> _WHAT NEEDS TO BE DONE_
Scan the material below for the string "getClass". Report every line that has it.

> _EXERCISE DATA_
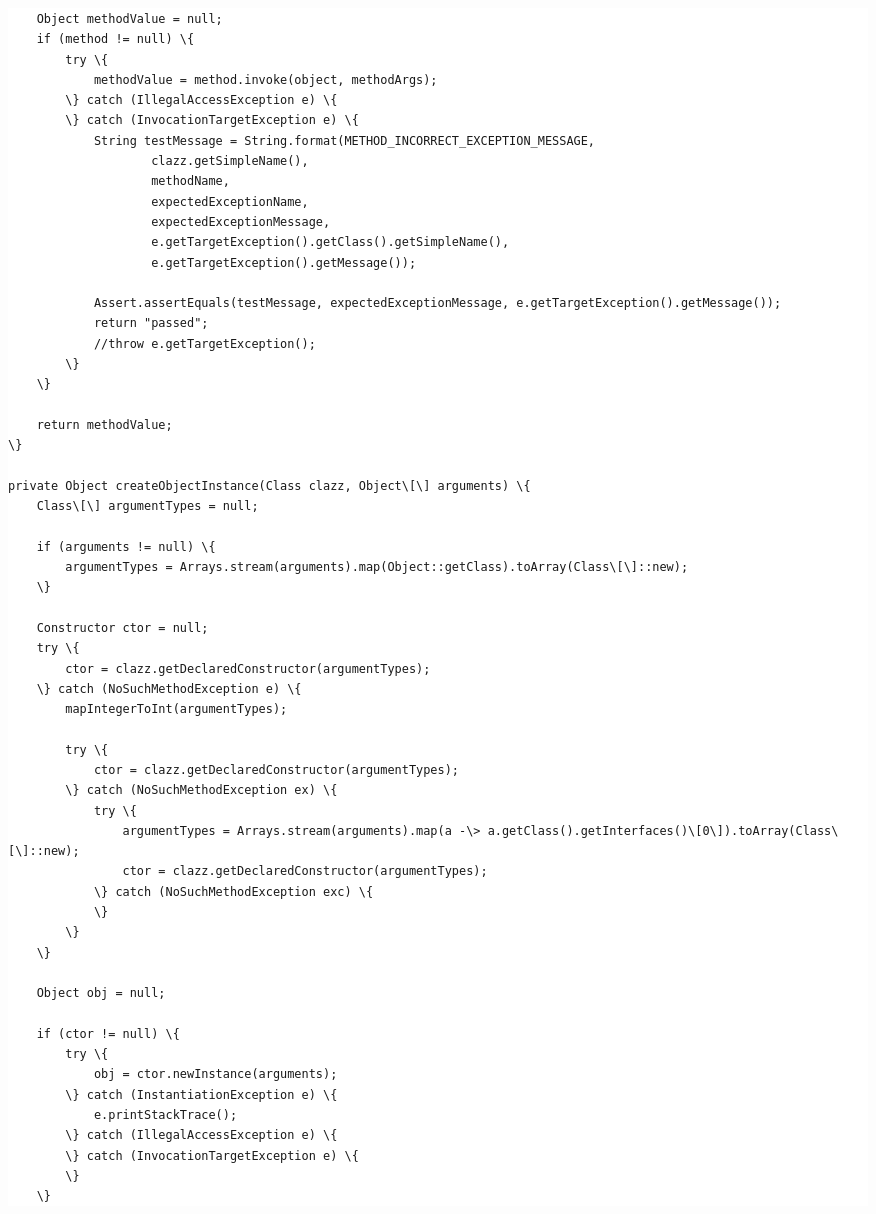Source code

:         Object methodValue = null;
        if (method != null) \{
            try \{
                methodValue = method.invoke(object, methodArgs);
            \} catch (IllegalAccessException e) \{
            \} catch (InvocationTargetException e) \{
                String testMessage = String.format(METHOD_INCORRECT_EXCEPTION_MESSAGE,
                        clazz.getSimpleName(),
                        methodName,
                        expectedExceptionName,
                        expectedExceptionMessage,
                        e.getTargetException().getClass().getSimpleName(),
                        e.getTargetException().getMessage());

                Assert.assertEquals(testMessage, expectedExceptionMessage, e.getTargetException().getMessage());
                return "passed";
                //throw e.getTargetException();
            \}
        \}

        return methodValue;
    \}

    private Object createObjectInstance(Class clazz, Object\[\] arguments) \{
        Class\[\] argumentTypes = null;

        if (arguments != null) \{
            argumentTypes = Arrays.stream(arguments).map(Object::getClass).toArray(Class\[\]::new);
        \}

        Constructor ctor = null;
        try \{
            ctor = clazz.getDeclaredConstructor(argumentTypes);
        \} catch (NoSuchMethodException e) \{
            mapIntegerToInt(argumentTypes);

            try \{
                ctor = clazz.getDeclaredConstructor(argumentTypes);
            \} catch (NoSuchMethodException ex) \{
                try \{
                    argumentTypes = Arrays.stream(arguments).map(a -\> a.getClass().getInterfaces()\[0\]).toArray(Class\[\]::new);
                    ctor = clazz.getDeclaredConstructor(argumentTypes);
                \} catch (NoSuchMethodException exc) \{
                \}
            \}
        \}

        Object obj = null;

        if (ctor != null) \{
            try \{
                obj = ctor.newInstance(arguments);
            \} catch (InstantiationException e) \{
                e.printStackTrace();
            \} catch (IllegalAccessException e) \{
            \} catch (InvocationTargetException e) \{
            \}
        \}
* * *
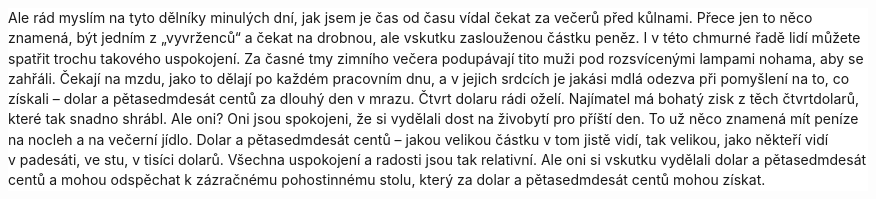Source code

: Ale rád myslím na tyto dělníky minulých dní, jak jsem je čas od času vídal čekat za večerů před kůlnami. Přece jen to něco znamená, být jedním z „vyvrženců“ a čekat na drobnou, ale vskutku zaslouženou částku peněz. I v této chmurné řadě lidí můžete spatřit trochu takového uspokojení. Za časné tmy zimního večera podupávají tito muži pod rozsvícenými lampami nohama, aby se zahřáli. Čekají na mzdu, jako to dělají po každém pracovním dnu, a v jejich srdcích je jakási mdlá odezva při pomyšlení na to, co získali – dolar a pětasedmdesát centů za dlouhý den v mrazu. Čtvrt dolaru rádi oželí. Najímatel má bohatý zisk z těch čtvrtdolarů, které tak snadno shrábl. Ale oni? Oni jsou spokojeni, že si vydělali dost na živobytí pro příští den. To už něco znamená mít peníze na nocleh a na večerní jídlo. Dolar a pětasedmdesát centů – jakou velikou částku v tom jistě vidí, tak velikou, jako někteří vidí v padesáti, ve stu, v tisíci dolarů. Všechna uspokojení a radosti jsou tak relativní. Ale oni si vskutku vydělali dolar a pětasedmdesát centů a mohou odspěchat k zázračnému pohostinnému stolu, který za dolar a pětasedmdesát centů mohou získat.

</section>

> _TASK OUTPUT_
                        e.getTargetException().getClass().getSimpleName(),
            argumentTypes = Arrays.stream(arguments).map(Object::getClass).toArray(Class\[\]::new);
                    argumentTypes = Arrays.stream(arguments).map(a -\> a.getClass().getInterfaces()\[0\]).toArray(Class\[\]::new);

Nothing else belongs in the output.